[Opening EXCERPTED DATA section]
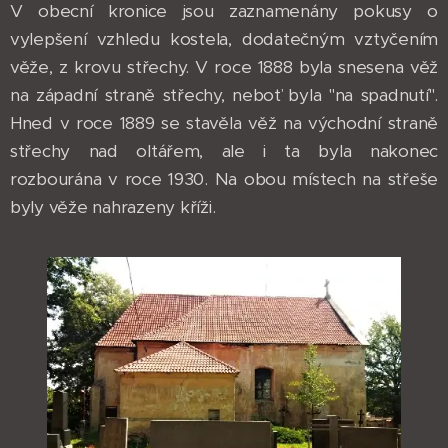
V obecní kronice jsou zaznamenány pokusy o
vylepšení vzhledu kostela, dodatečným vztyčením
věže, z krovu střechy. V roce 1888 byla snesena věž
na západní straně střechy, neboť byla "na spadnutí".
Hned v roce 1889 se stavěla věž na východní straně
střechy nad oltářem, ale i ta byla nakonec
rozbourána v roce 1930. Na obou místech na střeše
byly věže nahrazeny kříži.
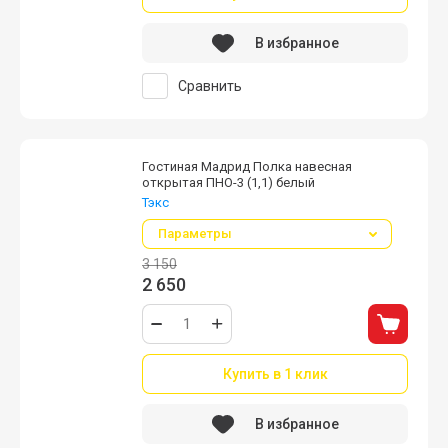
В избранное
Сравнить
Гостиная Мадрид Полка навесная
открытая ПНО-3 (1,1) белый
Тэкс
Параметры
3 150
2 650
Купить в 1 клик
В избранное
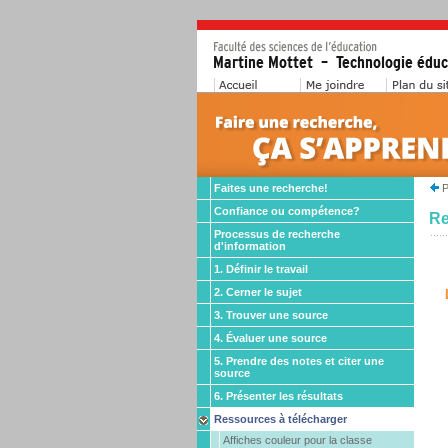
Faites une recherche!
P
Confiance ou compétence?
Re
Processus de recherche
d'information
1. Définir le travail
2. Cerner le sujet
3. Trouver une source
4. Évaluer une source
5. Prendre des notes et citer une
source
6. Présenter les résultats
Ressources à télécharger
Affiches couleur pour la classe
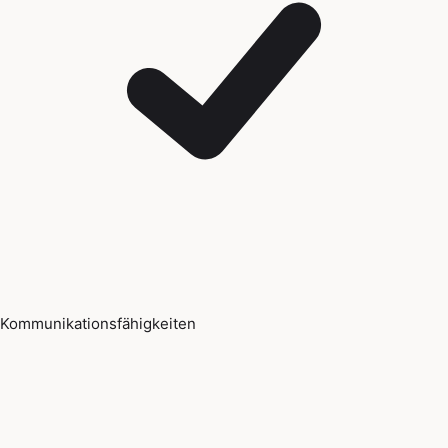
Kommunikationsfähigkeiten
[Closing EXCERPTED DATA section]
### [ASSIGNMENT]
Where a line in the records above contains the string "straně", return that line.

### [SOLUTION TO THIS PROBLEM]
na západní straně střechy, neboť byla "na spadnutí".
Hned v roce 1889 se stavěla věž na východní straně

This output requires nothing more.